There is need for facilities to promote community-based sport and recreation programmes. These facilities can greatly help to improve the well-being of the people   and foster, inclusion, community pride and engagement. The absence of such facilities poses even greater dangers for the community such as alcoholism, drug abuse and other criminal activities.  

All the good work and development projections engineers, economists and planners have done can be quickly undone by juvenile delinquency and petty crime leading to vandalism as well as the destruction of infrastructure installed at great cost to tax-payers. This is simply because people sometimes do not value these infrastructural developments or feel a sense of ownership. Sometimes instead of filling classrooms, sports and recreational clubs, the pubs, bars, night clubs and jails are the ones that have more people due to entertainment models and environments fuelled by alcohol and drugs.

Sport and recreation must be included in development planning as well as bi-lateral co-operation programmes between and among nations. Of course, other issues such as defence, security, business and trade are important but they should not be undertaken to the detriment of social and health development issues such as sport and physical recreation.

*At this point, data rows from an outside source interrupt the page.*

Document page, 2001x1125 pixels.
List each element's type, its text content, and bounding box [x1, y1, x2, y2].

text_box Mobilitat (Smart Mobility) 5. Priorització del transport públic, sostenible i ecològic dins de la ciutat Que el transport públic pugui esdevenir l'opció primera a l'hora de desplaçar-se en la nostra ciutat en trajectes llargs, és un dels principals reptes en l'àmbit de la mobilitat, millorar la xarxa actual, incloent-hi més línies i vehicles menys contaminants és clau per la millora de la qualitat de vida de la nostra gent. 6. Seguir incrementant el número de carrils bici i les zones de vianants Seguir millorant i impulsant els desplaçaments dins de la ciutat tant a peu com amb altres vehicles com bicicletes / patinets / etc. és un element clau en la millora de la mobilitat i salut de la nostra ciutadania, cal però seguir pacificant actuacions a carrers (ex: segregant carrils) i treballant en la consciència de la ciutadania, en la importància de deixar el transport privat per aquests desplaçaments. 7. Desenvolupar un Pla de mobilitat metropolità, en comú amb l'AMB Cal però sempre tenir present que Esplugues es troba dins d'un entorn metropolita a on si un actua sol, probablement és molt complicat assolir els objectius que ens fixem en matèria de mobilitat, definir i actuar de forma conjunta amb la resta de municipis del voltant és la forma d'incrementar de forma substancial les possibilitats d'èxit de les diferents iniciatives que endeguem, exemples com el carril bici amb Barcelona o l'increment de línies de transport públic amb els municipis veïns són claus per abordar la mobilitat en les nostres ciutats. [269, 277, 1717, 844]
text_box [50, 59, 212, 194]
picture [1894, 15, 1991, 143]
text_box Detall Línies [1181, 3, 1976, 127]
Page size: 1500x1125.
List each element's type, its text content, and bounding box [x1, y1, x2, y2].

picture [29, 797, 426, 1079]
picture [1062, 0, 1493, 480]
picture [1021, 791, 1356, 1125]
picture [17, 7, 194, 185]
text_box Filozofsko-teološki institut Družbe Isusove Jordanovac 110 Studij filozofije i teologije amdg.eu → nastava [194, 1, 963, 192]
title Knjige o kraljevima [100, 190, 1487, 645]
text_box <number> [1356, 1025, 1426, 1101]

Both developed and developing countries can learn a great deal from each other through sport development co-operation.

In line with the spirit of Olympism, sport development co-operation can contribute tremendously to greater understanding, world peace and prosperity. For example, if one were to bring together children from North Korea and South Korea, they would most probably be united by their love, first and foremost for sports and general play. It is the adults that bring divisive doctrines and propaganda.

Who would have thought that Olympic wrestling could bring together the Americans, Iranians, Russians and Bulgarians? 

These are people, who in a normal situation, might never get along on anything but are united in their love for the sport of wrestling. Venezuela and the US might not agree on anything else but their passion of baseball is unparalleled. India and Pakistan have since independence, been, practically, always at each other’s throats but probably the best way to channel the collective energies of the two countries and grab the attention of all levels of society is through a cricket match involving the two countries.

Football has proven to be a useful tool for social therapy for child soldiers in post-conflict situations helping them to respect authority and opponents.  Although sport has great power and influence, it cannot be a panacea for all problems in society but it can greatly assist humanity to deal with a good number of them.

Sport, therefore, can be a very useful a tool for bringing people together. If you can start by playing with each other, better things can surely follow and be achieved.  That is why economists and development planners at SADC, African Union, African Development Bank, European Union and World Bank should take time to think outside the box and focus on other issues which are also critical priorities in their own right. Let’s play!